Industrial property pricing increased by just 4.4% since March 2011, and was down slightly in the fourth quarter compared to year-ago levels.
Retail is the notable exception to the recovery story to date. Shopping center fundamentals remain soft despite an improving economy and a burst of pent-up consumer spending that has pushed retail sales above the peak of the last cycle. Bucking the trend, power centers and super regional malls have seen gains in tenancy gains over the past year, which could signal a coming turnaround in retail pricing, according to the CoStar report.

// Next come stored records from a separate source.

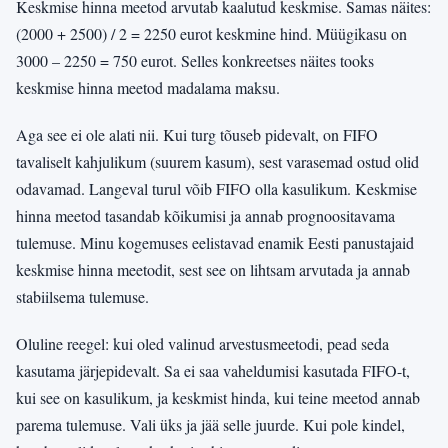
Keskmise hinna meetod arvutab kaalutud keskmise. Samas näites:
(2000 + 2500) / 2 = 2250 eurot keskmine hind. Müügikasu on
3000 – 2250 = 750 eurot. Selles konkreetses näites tooks
keskmise hinna meetod madalama maksu.
Aga see ei ole alati nii. Kui turg tõuseb pidevalt, on FIFO
tavaliselt kahjulikum (suurem kasum), sest varasemad ostud olid
odavamad. Langeval turul võib FIFO olla kasulikum. Keskmise
hinna meetod tasandab kõikumisi ja annab prognoositavama
tulemuse. Minu kogemuses eelistavad enamik Eesti panustajaid
keskmise hinna meetodit, sest see on lihtsam arvutada ja annab
stabiilsema tulemuse.
Oluline reegel: kui oled valinud arvestusmeetodi, pead seda
kasutama järjepidevalt. Sa ei saa vaheldumisi kasutada FIFO-t,
kui see on kasulikum, ja keskmist hinda, kui teine meetod annab
parema tulemuse. Vali üks ja jää selle juurde. Kui pole kindel,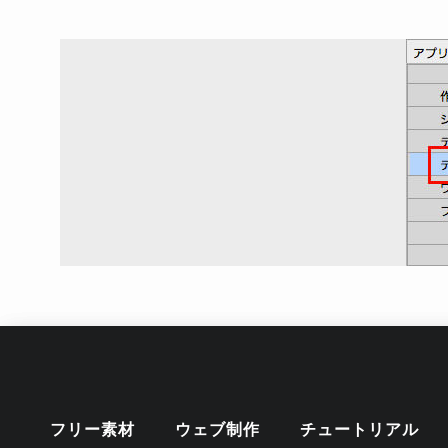
フリー素材
ウェブ制作
チュートリアル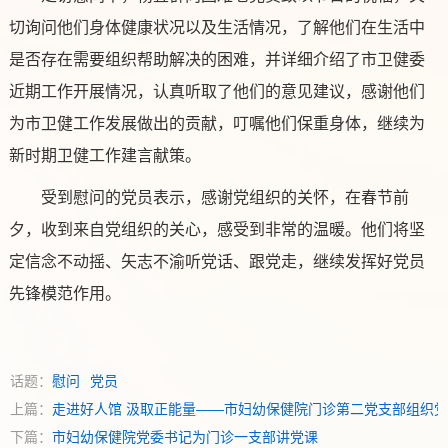
切询问他们身体健康状况以及生活情况，了解他们在生活中
是否存在需要组织帮助解决的困难，并详细介绍了市卫健委
近期工作开展情况，认真听取了他们的意见建议，感谢他们
为市卫健工作发展做出的贡献，叮嘱他们保重身体，继续为
新时期卫健工作建言献策。
受到慰问的党员表示，感谢党组织的关怀，在春节前
夕，收到来自党组织的关心，感受到非常的温暖。他们将坚
定信念不动摇、矢志不渝听党话、跟党走，继续发挥好党员
先锋模范作用。
话题：
慰问
党员
上篇：
走进好人馆 汲取正能量——市妇幼保健院门诊第二党支部组
下篇：
市妇幼保健院党委书记为门诊一支部讲党课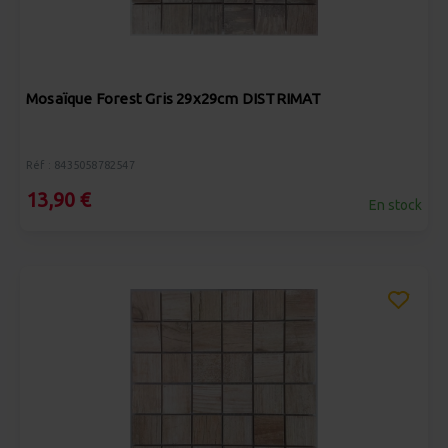
Mosaïque Forest Gris 29x29cm DISTRIMAT
Réf : 8435058782547
13,90 €
En stock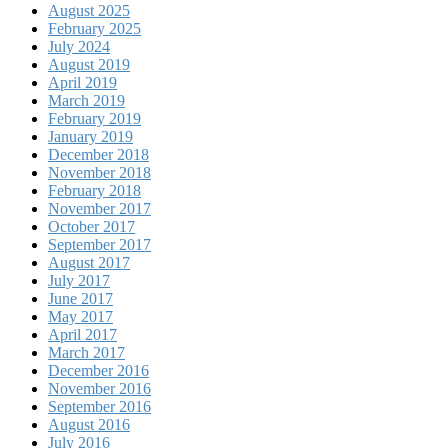
August 2025
February 2025
July 2024
August 2019
April 2019
March 2019
February 2019
January 2019
December 2018
November 2018
February 2018
November 2017
October 2017
September 2017
August 2017
July 2017
June 2017
May 2017
April 2017
March 2017
December 2016
November 2016
September 2016
August 2016
July 2016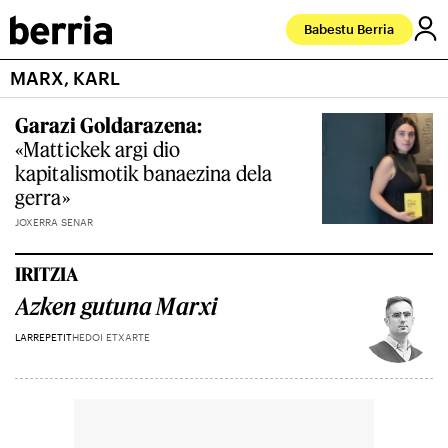
Babestu Berria
MARX, KARL
Garazi Goldarazena:
«Mattickek argi dio
kapitalismotik banaezina dela
gerra»
JOXERRA SENAR
IRITZIA
Azken gutuna Marxi
LARREPETIT
HEDOI ETXARTE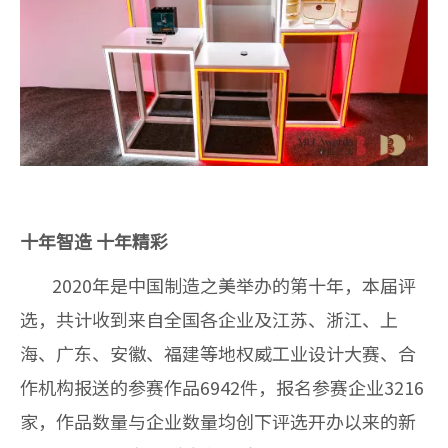
十年智造 十年精彩
2020年是中国制造之美举办的第十年，本届评
选，共计收到来自全国各企业及江苏、浙江、上
海、广东、安徽、福建等地权威工业设计大赛、合
作机构报送的参赛作品6942件，报名参赛企业3216
家，作品数量与企业数量均创下评选开办以来的新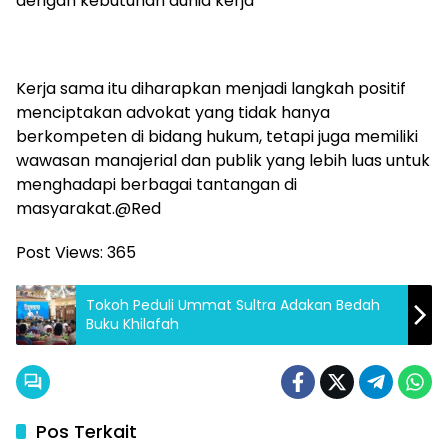
dengan kebutuhan dunia kerja
Kerja sama itu diharapkan menjadi langkah positif
menciptakan advokat yang tidak hanya
berkompeten di bidang hukum, tetapi juga memiliki
wawasan manajerial dan publik yang lebih luas untuk
menghadapi berbagai tantangan di
masyarakat.@Red
Post Views:
365
Tokoh Peduli Ummat Sultra Adakan Bedah
Buku Khilafah
Pos Terkait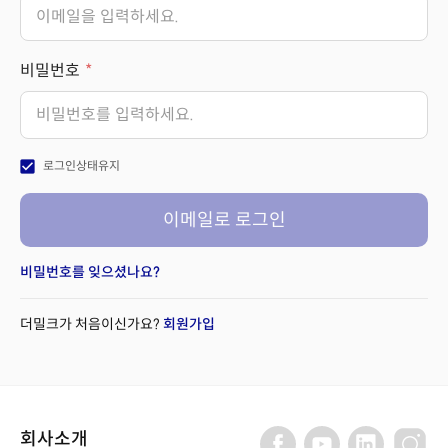
비밀번호
check_box
로그인상태유지
이메일로 로그인
비밀번호를 잊으셨나요?
더밀크가 처음이신가요?
회원가입
회사소개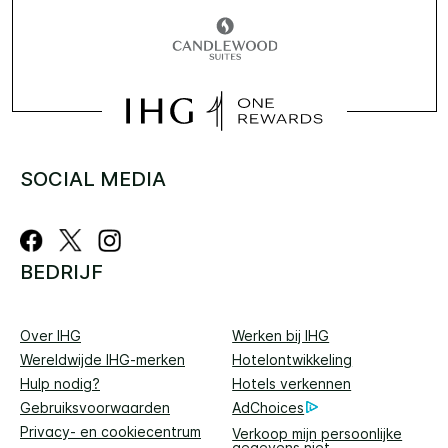
SOCIAL MEDIA
BEDRIJF
Over IHG
Werken bij IHG
Wereldwijde IHG-merken
Hotelontwikkeling
Hulp nodig?
Hotels verkennen
Gebruiksvoorwaarden
AdChoices
Privacy- en cookiecentrum
Verkoop mijn persoonlijke
gegevens niet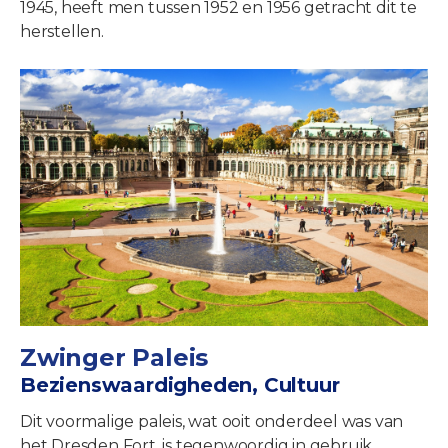
1945, heeft men tussen 1952 en 1956 getracht dit te
herstellen.
Zwinger Paleis
Bezienswaardigheden, Cultuur
Dit voormalige paleis, wat ooit onderdeel was van
het Dresden Fort, is tegenwoordig in gebruik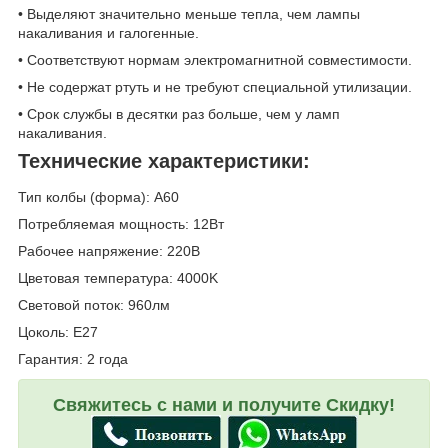
• Выделяют значительно меньше тепла, чем лампы
накаливания и галогенные.
• Соответствуют нормам электромагнитной совместимости.
• Не содержат ртуть и не требуют специальной утилизации.
• Срок службы в десятки раз больше, чем у ламп
накаливания.
Технические характеристики:
Тип колбы (форма): A60
Потребляемая мощность: 12Вт
Рабочее напряжение: 220В
Цветовая температура: 4000K
Световой поток: 960лм
Цоколь: E27
Гарантия: 2 года
Свяжитесь с нами и получите Скидку!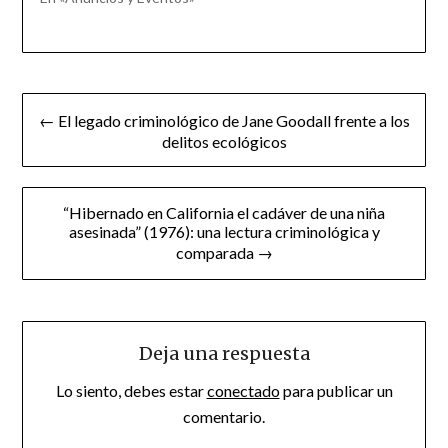
Navegación
← El legado criminológico de Jane Goodall frente a los
de
delitos ecológicos
entradas
“Hibernado en California el cadáver de una niña
asesinada” (1976): una lectura criminológica y
comparada →
Deja una respuesta
Lo siento, debes estar
conectado
para publicar un
comentario.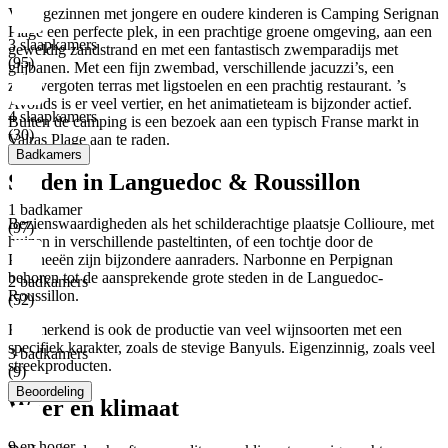
Voor gezinnen met jongere en oudere kinderen is Camping Serignan
Plage een perfecte plek, in een prachtige groene omgeving, aan een
3 slaapkamers
geweldig zandstrand en met een fantastisch zwemparadijs met
(95)
glijbanen. Met een fijn zwembad, verschillende jacuzzi’s, een
zonovergoten terras met ligstoelen en een prachtig restaurant. ’s
Avonds is er veel vertier, en het animatieteam is bijzonder actief.
4 slaapkamers
Buiten de camping is een bezoek aan een typisch Franse markt in
(30)
Valras Plage aan te raden.
Badkamers
Steden in Languedoc & Roussillon
1 badkamer
Bezienswaardigheden als het schilderachtige plaatsje Collioure, met
(97)
huizen in verschillende pasteltinten, of een tochtje door de
Pyreneeën zijn bijzondere aanraders. Narbonne en Perpignan
behoren tot de aansprekende grote steden in de Languedoc-
2 badkamers
Roussillon.
(52)
Kenmerkend is ook de productie van veel wijnsoorten met een
specifiek karakter, zoals de stevige Banyuls. Eigenzinnig, zoals veel
3 badkamers
streekproducten.
(9)
Beoordeling
Weer en klimaat
9 en hoger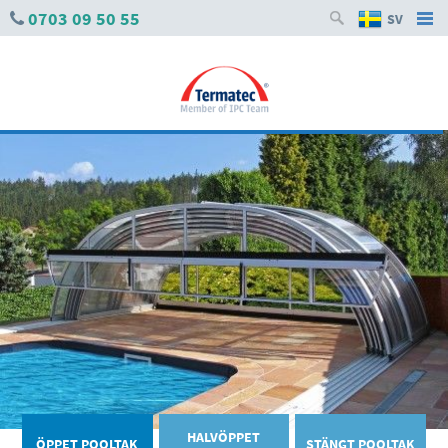
0703 09 50 55
SV
HALVÖPPET
ÖPPET POOLTAK
STÄNGT POOLTAK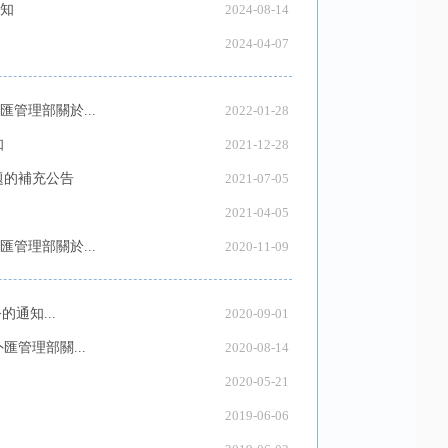
知
2024-08-14
2024-04-07
管理部關於...
2022-01-28
知
2021-12-28
題的補充公告
2021-07-05
2021-04-05
管理部關於...
2020-11-09
通知...
2020-09-01
管理部關...
2020-08-14
2020-05-21
2019-06-06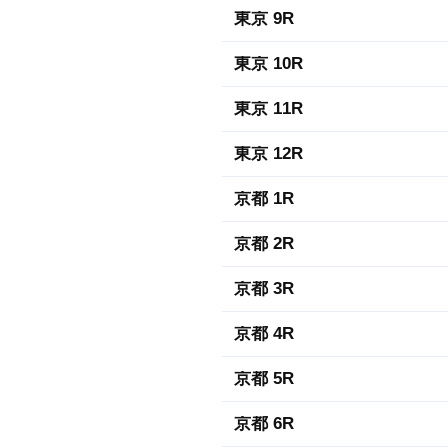
東京 9R
東京 10R
東京 11R
東京 12R
京都 1R
京都 2R
京都 3R
京都 4R
京都 5R
京都 6R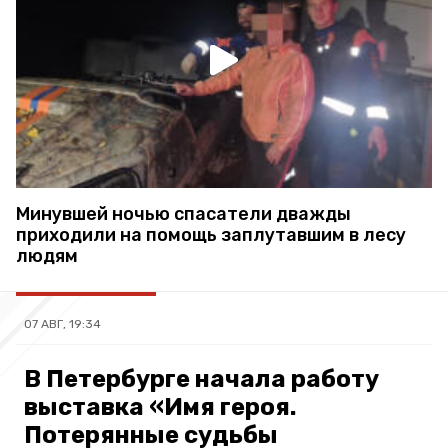
Минувшей ночью спасатели дважды
приходили на помощь заплутавшим в лесу
людям
07 АВГ, 19:34
В Петербурге начала работу
выставка «Имя героя.
Потерянные судьбы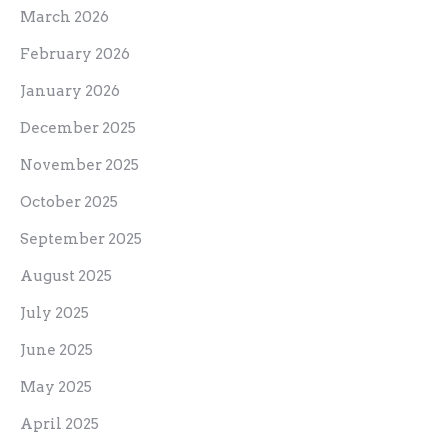
March 2026
February 2026
January 2026
December 2025
November 2025
October 2025
September 2025
August 2025
July 2025
June 2025
May 2025
April 2025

Larger and higher-quality properties generally outperformed the market in timing and magnitude of prices improvement, mirroring the growth in CRE fundamentals over the past year. Prices for investment grade properties stabilized at the end of 2009, more than a year ahead of price stability in the general commercial properties. The Investment Grade Index gained 3.4% in 2011, compared with 0.2% for the General Commercial segment.
While the volume of distressed transactions in December remained well above the monthly average for the year, the percentage of distressed trades fell from 35.4% in March 2011 to 24.8% in December, helping push up the National Composite Index.
Hampering the market recovery is the continued softness in levels of real estate lending. Mortgage originations fell by 7% in the fourth quarter from the previous quarter, according to the quarterly survey by the Mortgage Bankers Association (MBA).
The Northeast Composite Index, powered by the exceptional rebound in multifamily and office pricing, gained 12.3% from the market bottom, ending 2011 only 14.3% below the peak of the last boom cycle, reflecting an investor preference for the best assets and densely populated coastal markets. Pricing in the South, Midwest, and West regions is recovering at a more moderate pace, with the indices for each region finishing December 2011 down between 34% and 39% from the market peak.
However, the West won as the most improved region of the country, with the composite index advancing by 5.8% in 2011, compared with a 4% gain in the Northeast, a 2.2% gain in the Midwest, and a 6.9% loss in the South.
“Barriers to supply in the West have improved the marketability of CRE assets in this region as investors branch out to seek opportunities beyond the core coastal Northeastern markets,” CoStar said in the report.
In other CCRSI regional results among specific property types:
- Apartments were the only index to record positive gains in 2011 across all regions, while office recorded the second-best growth rate in 2011, with regional gains ranging from 8% in the West to 11% in the Midwest and Northeast.
- The South, the only region to record a loss on the overall composite index in 2011, recorded a 4% pricing loss in office.
- Retail, universally the worst performer, experienced losses ranging from 1.2% in the West to 10.3% in the South in 2011 prices.
- Fourth-quarter results in the Top 10 Largest Metro indices reflected the investor preferences for the best properties in the top markets. The Office Top 10 Largest Metro Index gained 23.8% since the trough of the last cycle as of the fourth quarter, significantly outperforming the 17.3% of the National Office index.
- The Multifamily Top 10 Index recovered 25.6% from its trough, compared with 21.6% in the overall multifamily index.
- The industrial and retail Top 10 Largest Metro Indices, however, underperformed their national counterparts. The Industrial Top 10 index declined by 11% compared with a 2.9% decline in the national index, while the retail top 10 metros also proved to be drag on the National Retail Index, with quarterly and annual losses nearly double the national average.